Using the DARIAH-DKPro-Wrapper user guide below, say whether each statement agrees with it: (a) the pipeline can run without an internet connection; (b) without the -language parameter, the pipeline analyzes English input; (c) parsing and semantic role labeling are active in the default mode. Answer yes or no for each and quote the deciding words of the guide.

── Extracted text

This is a short user guide for the current version v0.4.7 of the DARIAH-DKPro-Wrapper.
System Requirements
To run the pipeline properly, a system equipped with and able to handle at least 4 GB RAM is recommended. The following operating systems have been tested:
-
macOS (10.10 - 10.13)
-
Linux (Ubuntu 14.04 - 17.10)
-
Windows 7 - 10
Furthermore, the pipeline depends on an internet connection when running to download the models for the current configuration. It does not work off line!
The pipeline requires Java 1.8 or higher. You can download Java from the Oracle website. You can check your current Java version by running java -version
in your command line. You should use the 64 bit version of Java in order to be able to allocate ≥ 4 GB of RAM.
Running the Pipeline
After downloading and unzipping the files, execute in your command line the following code:
java -Xmx4g -jar ddw-0.4.7.jar -input file.txt -output folder
If you do not specify the -language
parameter, the pipeline is prepared to analyze English input. Support for the following languages are included in the current version of the DARIAH-DKPro-Wrapper: German (de), English (en), Spanish (es), and French (fr). If you want to work with Bulgarian (bg), Danish (da), Estonian (et), Finnish (fi), Galician (gl), Latin (la), Mongolian (mn), Polish (pl), Russian (ru), Slovakian (sk) or Swahili (sw) input, you have to install TreeTagger first. To run the pipeline for German, execute the following command:
java -Xmx4g -jar ddw-0.4.7.jar -language de -input file.txt -output folder
Run the Full Pipeline
By default, the pipeline runs in a light mode, the memory and time intensive components for parsing and semantic role labeling are disabled.
If you like to use them, feel free to enable them in the default.properties
or create a new .properties
-File and pass the path to this file via the config
-parameter.

────
── Extracted entries

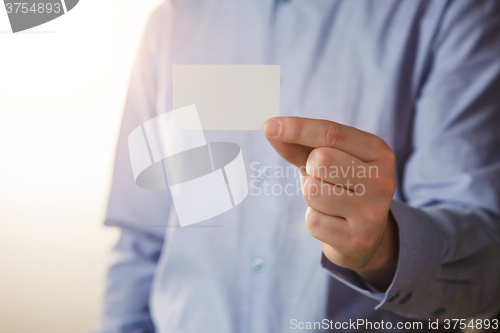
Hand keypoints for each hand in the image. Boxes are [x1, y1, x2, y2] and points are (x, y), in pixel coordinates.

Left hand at [263, 117, 398, 290]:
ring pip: (313, 191)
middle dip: (311, 168)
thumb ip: (299, 144)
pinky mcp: (357, 239)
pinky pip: (313, 221)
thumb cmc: (339, 187)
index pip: (332, 133)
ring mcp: (373, 212)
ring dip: (311, 195)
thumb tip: (270, 128)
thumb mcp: (325, 160)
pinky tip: (332, 222)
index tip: (269, 125)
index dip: (297, 128)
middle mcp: (383, 180)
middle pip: (321, 160)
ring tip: (328, 201)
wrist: (363, 236)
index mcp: (379, 152)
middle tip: (324, 179)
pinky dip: (314, 219)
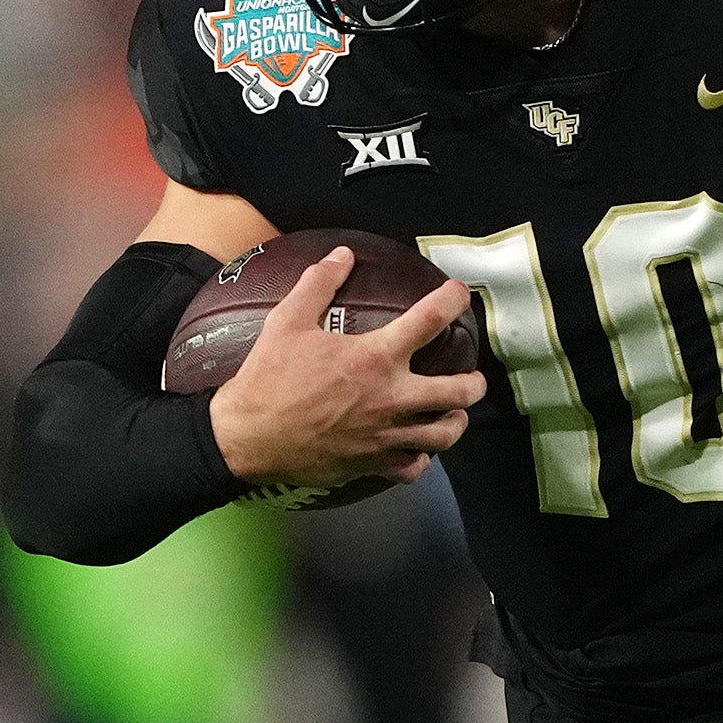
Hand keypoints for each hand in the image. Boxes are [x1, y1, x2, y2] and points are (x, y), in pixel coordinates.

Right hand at [209, 251, 484, 493]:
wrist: (248, 437)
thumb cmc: (267, 378)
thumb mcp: (287, 321)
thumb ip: (318, 284)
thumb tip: (342, 255)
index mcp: (374, 357)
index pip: (430, 319)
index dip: (452, 300)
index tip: (460, 294)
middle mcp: (390, 398)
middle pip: (459, 392)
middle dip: (474, 382)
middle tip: (472, 377)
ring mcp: (385, 436)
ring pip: (445, 434)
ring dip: (455, 421)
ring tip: (452, 413)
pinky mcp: (372, 464)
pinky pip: (413, 467)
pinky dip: (420, 458)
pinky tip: (415, 448)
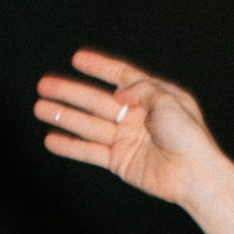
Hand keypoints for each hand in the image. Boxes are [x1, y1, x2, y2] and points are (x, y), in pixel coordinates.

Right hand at [34, 51, 223, 210]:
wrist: (193, 175)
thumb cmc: (188, 136)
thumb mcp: (169, 101)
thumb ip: (141, 89)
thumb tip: (118, 92)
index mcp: (152, 97)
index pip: (121, 76)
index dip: (99, 67)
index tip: (77, 58)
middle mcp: (136, 116)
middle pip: (96, 100)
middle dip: (69, 92)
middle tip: (44, 85)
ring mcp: (126, 139)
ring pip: (88, 124)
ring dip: (63, 117)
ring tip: (39, 108)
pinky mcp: (119, 161)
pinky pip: (90, 151)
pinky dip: (70, 146)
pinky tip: (51, 139)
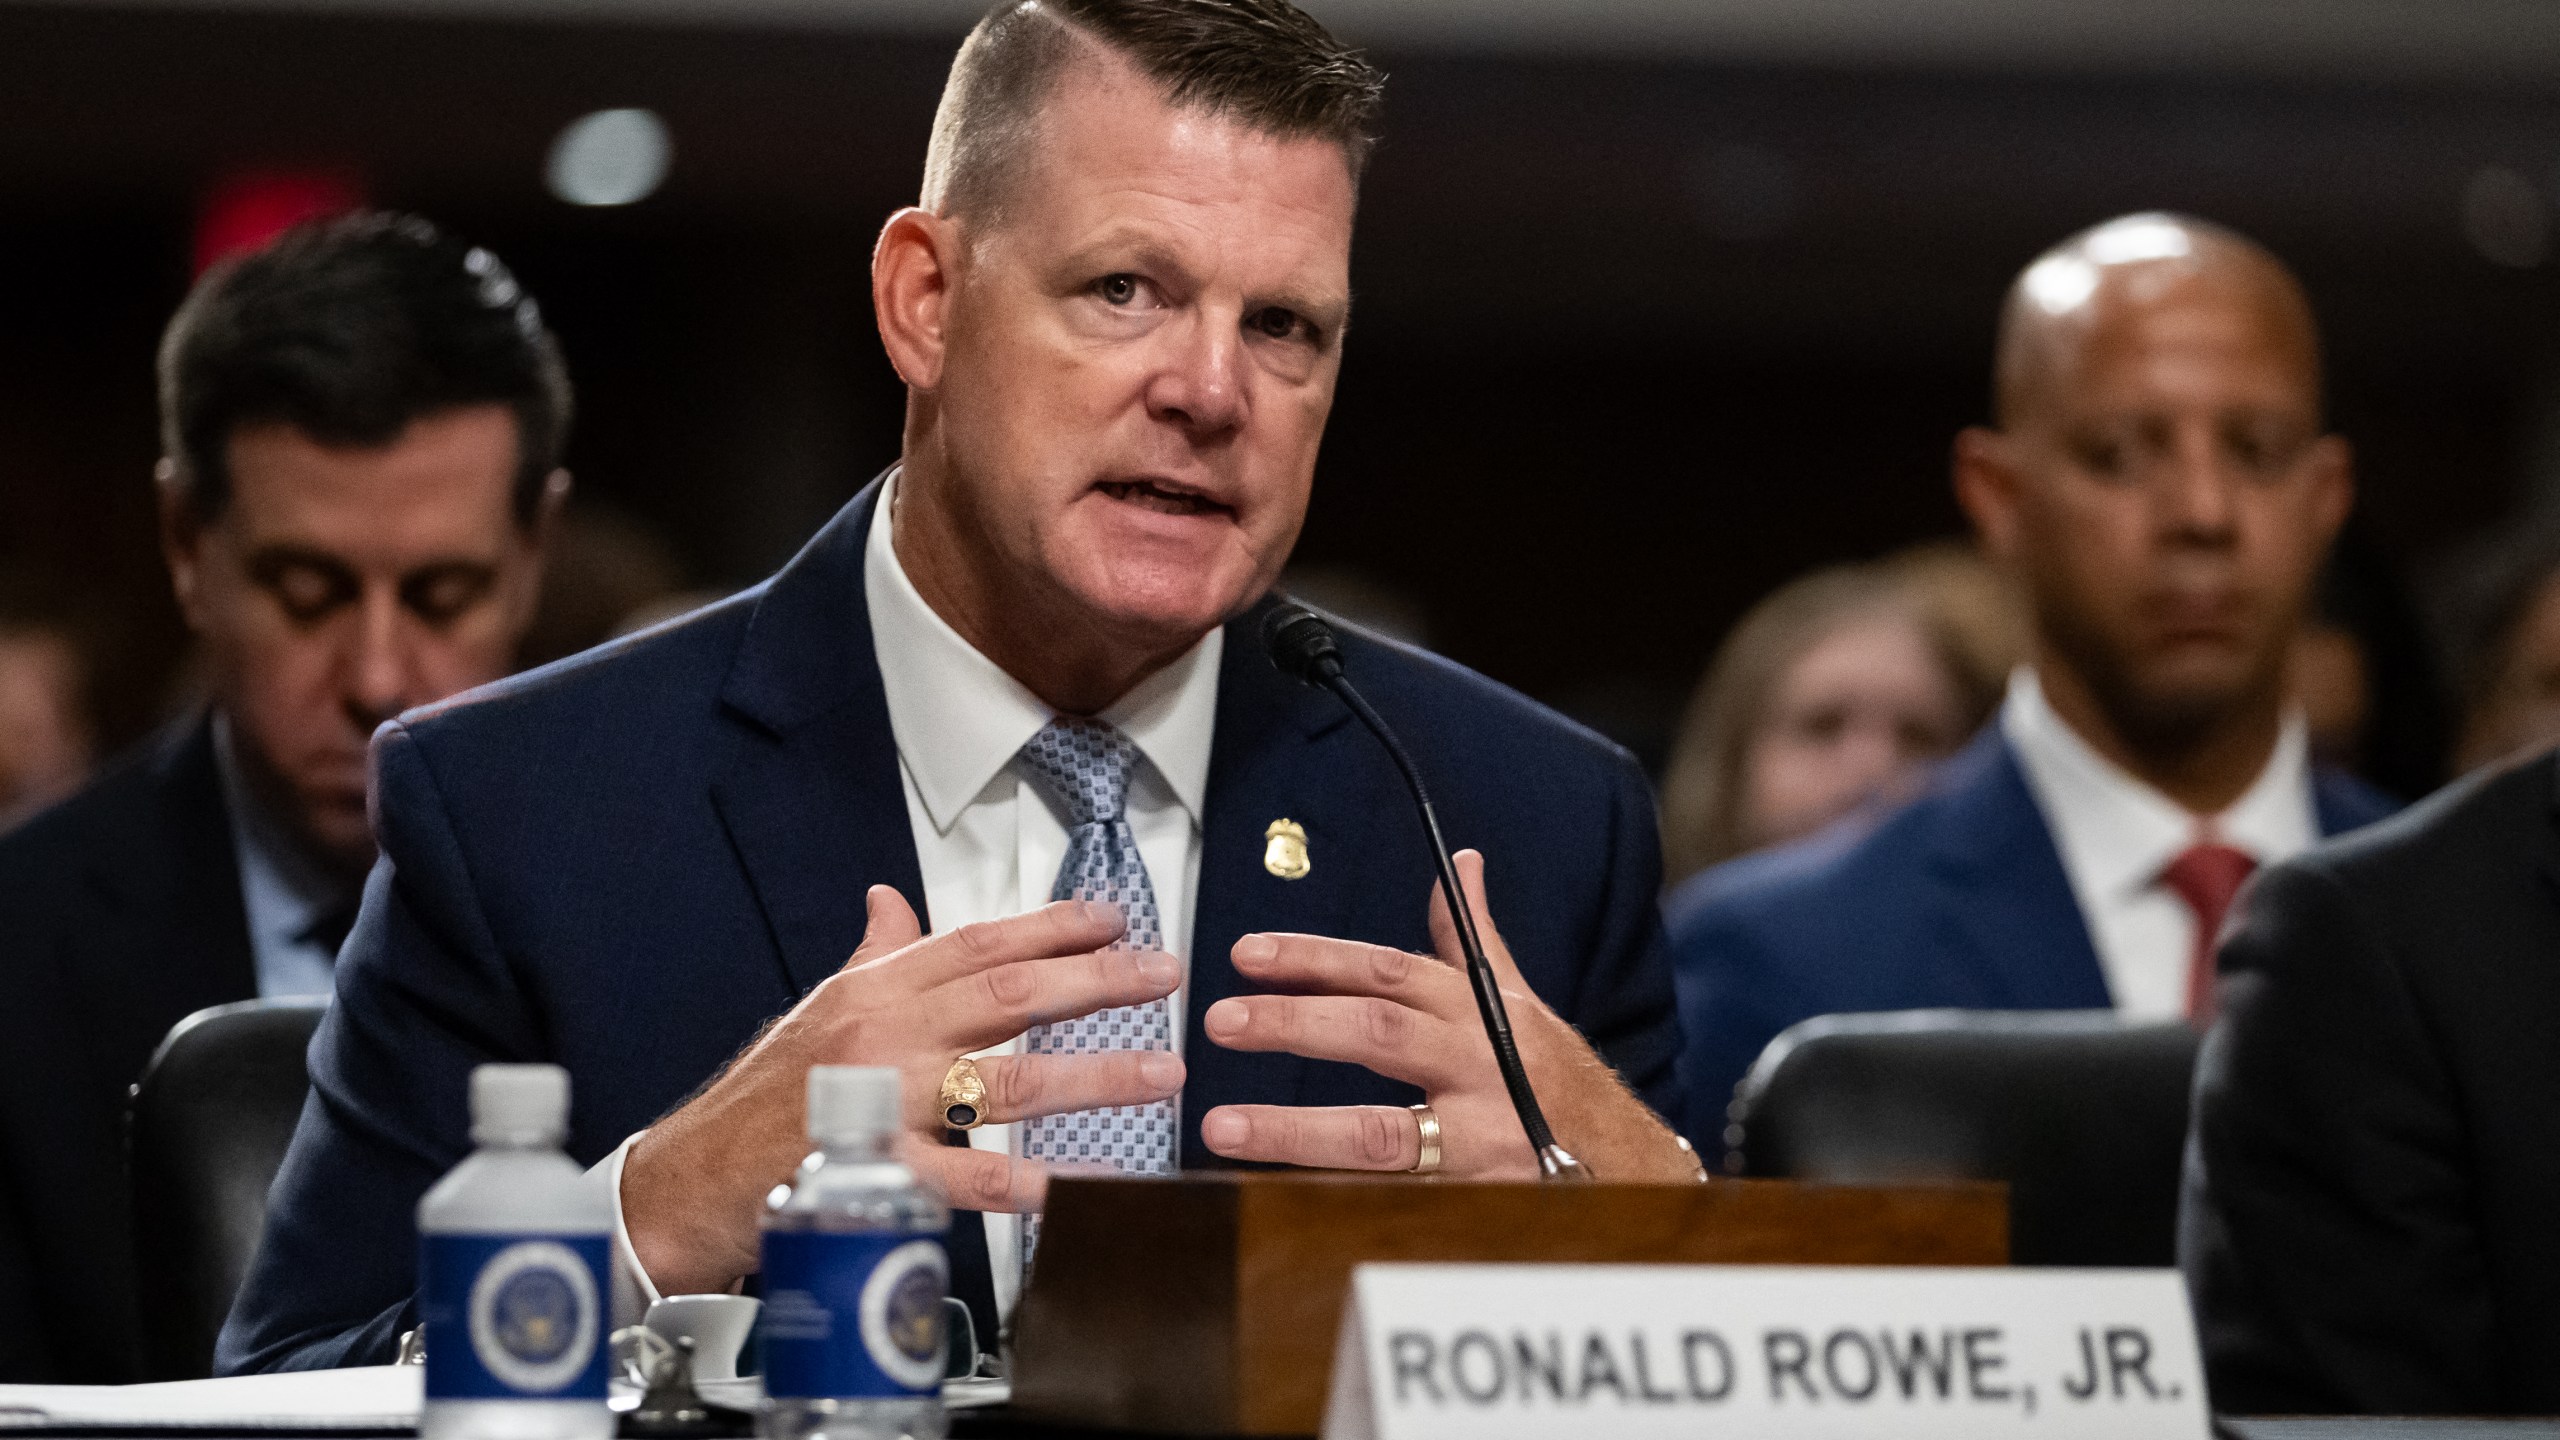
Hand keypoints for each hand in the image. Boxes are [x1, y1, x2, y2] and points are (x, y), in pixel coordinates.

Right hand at [623, 887, 1186, 1293]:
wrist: (688, 1177)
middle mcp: (886, 1033)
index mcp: (877, 989)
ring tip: (1160, 1073)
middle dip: (1095, 981)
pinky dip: (1027, 1183)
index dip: (1052, 925)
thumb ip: (874, 957)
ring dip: (1093, 1074)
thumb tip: (892, 899)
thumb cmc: (761, 1098)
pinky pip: (966, 1180)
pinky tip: (1081, 1184)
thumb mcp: (818, 1010)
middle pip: (1006, 994)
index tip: (1116, 918)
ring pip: (1005, 1079)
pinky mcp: (877, 1173)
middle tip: (1162, 975)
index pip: (979, 942)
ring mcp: (884, 1103)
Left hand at [1196, 850, 1700, 1182]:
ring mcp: (1481, 1136)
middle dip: (1295, 1023)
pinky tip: (1274, 1198)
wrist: (1631, 1167)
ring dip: (1294, 1129)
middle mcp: (1479, 1064)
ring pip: (1379, 1132)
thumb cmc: (1561, 1081)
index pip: (1387, 972)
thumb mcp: (1520, 1004)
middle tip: (1220, 1020)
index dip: (1315, 957)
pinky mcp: (1478, 1199)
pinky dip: (1337, 1200)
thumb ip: (1472, 940)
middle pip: (1377, 1034)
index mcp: (1478, 1010)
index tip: (1246, 955)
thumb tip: (1459, 865)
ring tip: (1223, 1125)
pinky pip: (1397, 1200)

────

→ **Task solution**
(a) No: "It does not work off line!"
(b) Yes: "the pipeline is prepared to analyze English input"
(c) No: "By default, the pipeline runs in a light mode, the memory and time intensive components for parsing and semantic role labeling are disabled."